Notre-Seigneur, voulant voir par lui-même les gens endurcis de Theneuille, quitta le ciel en emmenant avec lui Saint Pierre et se mit en marche pour visiter ce pays. Les deux voyageurs arrivèrent à Theneuille un soir, par une pluie battante. Personne dans ce bourg déjà gros ne voulut prendre pitié d'eux et les recevoir. Les étrangers se rendirent enfin à une maison à laquelle ils n'avaient pas encore frappé; C'était chez un maréchal, également aubergiste, qui paraissait un des plus aisés de l'endroit.
Cet homme les reçut avec affabilité, les fit chauffer et leur donna à manger; il leur déclara ensuite qu'à son grand regret, il lui était impossible de les coucher. Le seul lit dont il pouvait disposer se trouvant dans une chambre où une noce devait venir bientôt danser pour une partie de la nuit, il ne lui était pas possible de leur offrir. Saint Pierre dit à l'aubergiste que, s'il le voulait bien, ils accepteraient très volontiers ce lit, dans lequel ils seraient encore beaucoup mieux que dehors.
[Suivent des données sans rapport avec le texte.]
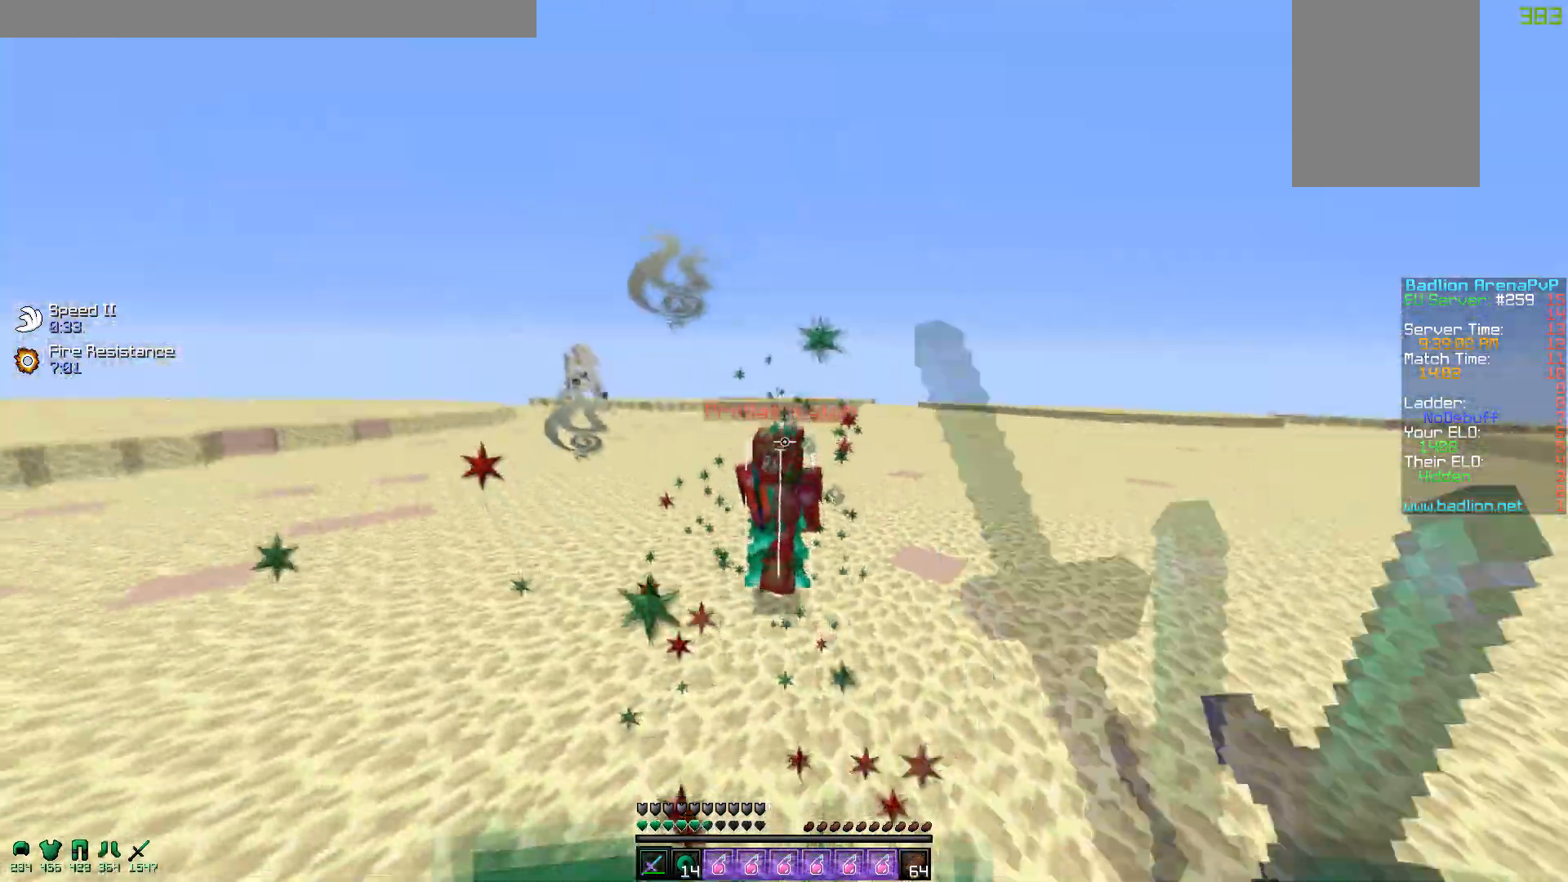
{"keys": ["w"], "mouse": ["left"], "events": [[117, "a", "down"], [117, "mouse_left", "up"], [150, "mouse_left", "down"], [167, "d", "up"], [267, "mouse_left", "up"], [350, "mouse_left", "down"], [400, "mouse_left", "up"], [450, "mouse_left", "down"], [500, "a", "up"]]}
Après avoir achevé leur repas, les voyageurs se couchèrent et la noce arriva peu de temps après. Saint Pierre était sur le devant du lit et Notre-Seigneur dormait près du mur. Ne pouvant s'endormir, Saint Pierre regardait comment on dansait en Bourbonnais. Tout à coup, un des convives aviné dit aux autres aussi avinés que lui : "Voyez cet individu qui nous espionne de son lit; je vais lui donner deux ou trois calottes pour lui apprendre à vivre". L'ivrogne exécuta immédiatement sa mauvaise action.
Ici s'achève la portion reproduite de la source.